Fort Wayne tourism efforts to target national conventions, genealogy and sports in 2018
Visit Fort Wayne President and CEO Dan O'Connell has some ideas about how the area can boost tourism in 2018.
LOCAL NEWS
OCT 19, 2017
KEVIN LEININGER
kleininger@news-sentinel.com
Tourism is a 5.8 million-visitor, $576 million industry for Fort Wayne and Allen County, and the city’s leading marketing agency hopes to increase those numbers next year by stressing three opportunities for growth.
“We’ll be doing everything we’ve been doing (in 2018), but with more emphasis on areas of opportunity,” said Visit Fort Wayne President and CEO Dan O’Connell, who believes boosting efforts to attract national conventions, sporting events and visitors to the Allen County Public library’s world-renowned genealogy section could help increase tourism by about 2.5 percent.
O’Connell told the Capital Improvement Board Thursday the city has already landed a 400-athlete national “adaptive sports” event next year for athletes with disabilities to be hosted by Carroll and Homestead high schools and the Turnstone Center For Children and Adults with Disabilities.
About 65,000 people visit the library’s genealogy section annually but O’connell would like to boost that to 100,000. To that end, Visit Fort Wayne’s 2018 budget adds an employee to promote genealogy-related events.
As for national conventions, Visit Fort Wayne normally attends eight events at which such conventions are marketed but will boost that to nine next year. Visit Fort Wayne will also work more closely with a Chicago convention broker to boost its chance of success.
Downtown Fort Wayne can accommodate conventions of up to about 2,000 people, in part because of the available number of meeting and hotel rooms close to the Grand Wayne Center. Fort Wayne has about 5,000 hotel rooms, including about 500 downtown, with seven more planned. At least two of those are downtown, and as they come on line Fort Wayne’s ability to compete for national conventions will grow, O’Connell said.

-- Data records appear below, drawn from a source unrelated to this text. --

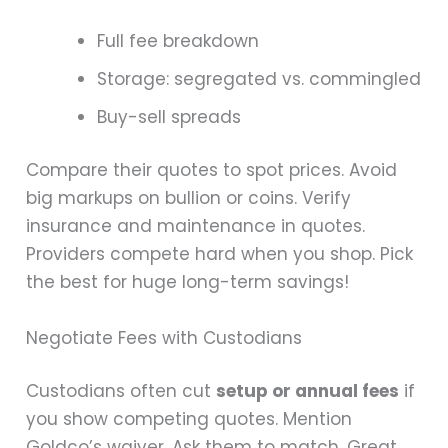
Full fee breakdown
Storage: segregated vs. commingled
Buy-sell spreads
Compare their quotes to spot prices. Avoid
big markups on bullion or coins. Verify
insurance and maintenance in quotes.
Providers compete hard when you shop. Pick
the best for huge long-term savings!
Negotiate Fees with Custodians
Custodians often cut
setup or annual fees
if
you show competing quotes. Mention
Goldco’s waiver. Ask them to match. Great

Currently, hotel occupancy is at its highest rate ever, reaching about 77 percent in August and September. That’s important, he said, because the hotel tax supports both the Grand Wayne Center and visit Fort Wayne, which has a proposed 2018 budget of about $2.04 million and anticipates a $150,000 operating deficit to be covered by reserves.
Although Fort Wayne is the state’s second-largest city, tourism agencies in six other cities have larger budgets. That’s one reason O’Connell said Visit Fort Wayne will continue to ask the Indiana Legislature to increase in the 7 percent hotel tax.